American Legion "Deeply Disappointed and Concerned" With President's Wounded Soldiers Healthcare Plan


"It became apparent during our discussion today that the President intends to move forward with this unreasonable plan," said Commander David K. Rehbein of The American Legion. "He says he is looking to generate $540-million by this method, but refused to hear arguments about the moral and government-avowed obligations that would be compromised by it."

The plan that Commander Rehbein is speaking of is President Obama's new idea that in order to save federal money to bailout big labor and provide medical treatment to the poorest of the poor, soldiers wounded with service related injuries would now have to have their injuries treated with private insurance as opposed to treated on the government's dime. The government whom these brave men are serving.

The Commander, clearly angered as he emerged from the session said, "This reimbursement plan would be inconsistent with the mandate ' to care for him who shall have borne the battle' given that the United States government sent members of the armed forces into harm's way, and not private insurance companies.
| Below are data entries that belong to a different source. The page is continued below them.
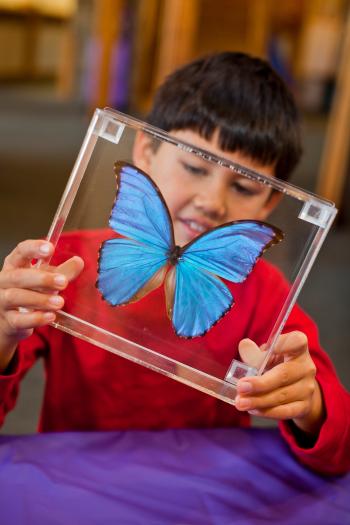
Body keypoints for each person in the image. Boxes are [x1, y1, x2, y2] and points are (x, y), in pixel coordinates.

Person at [0, 52, 349, 476]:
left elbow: (340, 447)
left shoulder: (268, 297)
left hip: (197, 488)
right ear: (144, 151)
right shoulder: (67, 266)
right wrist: (3, 332)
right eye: (193, 167)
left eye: (242, 186)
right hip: (78, 478)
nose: (212, 202)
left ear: (271, 202)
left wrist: (310, 403)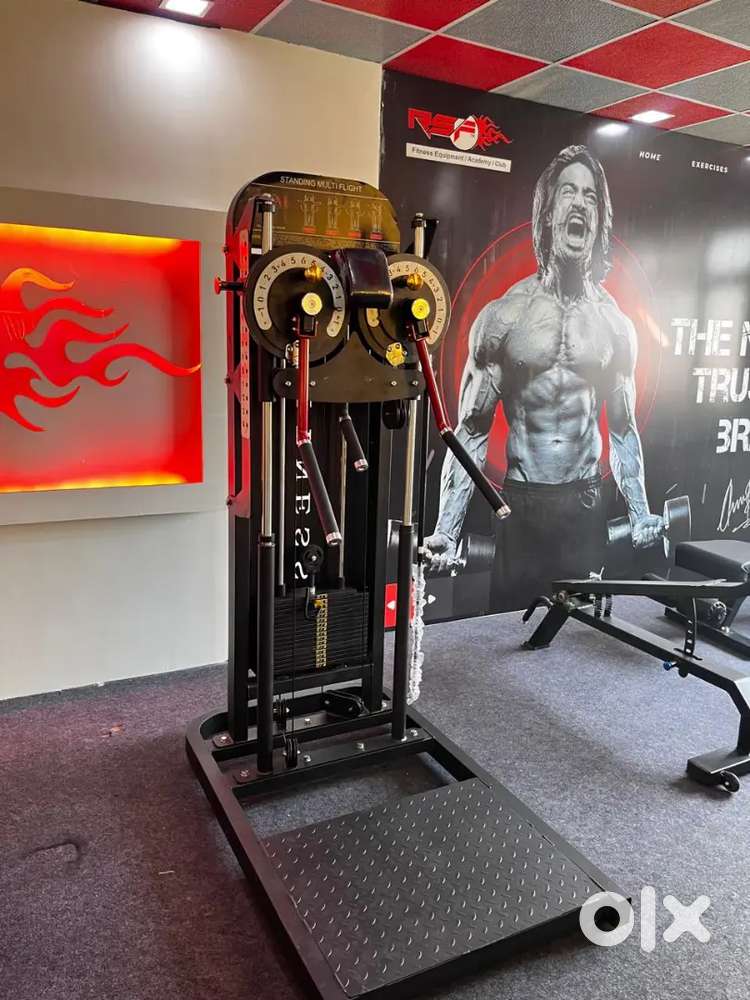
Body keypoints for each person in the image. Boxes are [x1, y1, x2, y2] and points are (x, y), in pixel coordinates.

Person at [425, 144, 662, 611]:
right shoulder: (504, 318)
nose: (580, 203)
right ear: (549, 212)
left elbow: (623, 431)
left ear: (598, 220)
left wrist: (640, 514)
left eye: (590, 196)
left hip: (584, 504)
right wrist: (446, 531)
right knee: (507, 632)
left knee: (582, 629)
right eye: (569, 192)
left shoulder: (614, 326)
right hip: (521, 506)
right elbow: (470, 431)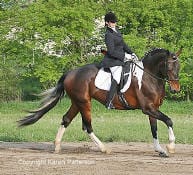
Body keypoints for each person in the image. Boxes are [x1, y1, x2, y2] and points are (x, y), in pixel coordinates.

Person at [101, 12, 138, 109]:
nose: (114, 24)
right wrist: (125, 56)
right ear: (107, 23)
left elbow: (123, 44)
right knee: (117, 76)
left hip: (121, 59)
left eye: (114, 22)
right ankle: (108, 102)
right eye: (112, 22)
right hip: (112, 61)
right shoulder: (108, 34)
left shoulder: (116, 30)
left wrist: (132, 53)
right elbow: (112, 51)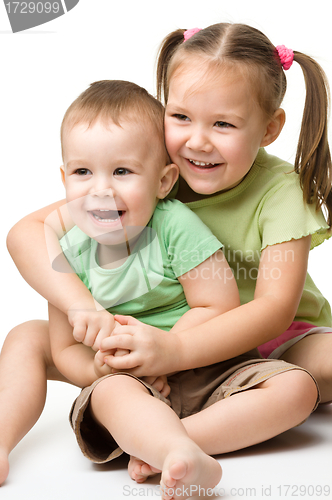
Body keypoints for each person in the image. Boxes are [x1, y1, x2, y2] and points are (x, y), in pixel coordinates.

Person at [3, 24, 322, 487]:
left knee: (303, 382)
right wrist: (86, 315)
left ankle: (171, 442)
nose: (197, 142)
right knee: (27, 339)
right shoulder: (132, 181)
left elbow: (267, 311)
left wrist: (171, 351)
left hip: (263, 339)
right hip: (137, 351)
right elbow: (26, 235)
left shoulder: (254, 192)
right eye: (181, 117)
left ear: (269, 128)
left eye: (224, 123)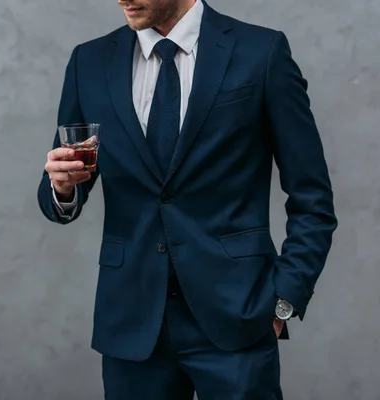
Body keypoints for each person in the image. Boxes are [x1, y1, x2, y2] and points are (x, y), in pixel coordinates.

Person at [37, 0, 337, 398]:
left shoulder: (260, 53)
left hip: (237, 318)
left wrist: (283, 301)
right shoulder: (88, 62)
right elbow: (62, 188)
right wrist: (62, 187)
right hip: (132, 322)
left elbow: (312, 197)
I say again that The American Legion does not and will not support any plan that seeks to bill a veteran for treatment of a service connected disability at the very agency that was created to treat the unique need of America's veterans!"

I do believe that Commander Rehbein will have plenty of support behind him on this. I don't think many Americans will stand behind a concept that says we would rather make sure welfare junkie ne'er-do-wells are more taken care of then men that stand on the front line. We may not all agree on what wars should be fought, be we all should agree that it is not the fault of the men serving our country in times of war. These men are sent by our government to fight these wars. Our government should take care of the injuries that they sent these men and women to get.

1 comment:

  1. I'm sure my Vietnam veteran father was "deeply disappointed and concerned" when he tried to join an American Legion post in 1968 and was told Vietnam veteran weren't welcome. The Legionnaires should stick to playing video poker, drinking 35 cent draft beers and swapping war stories.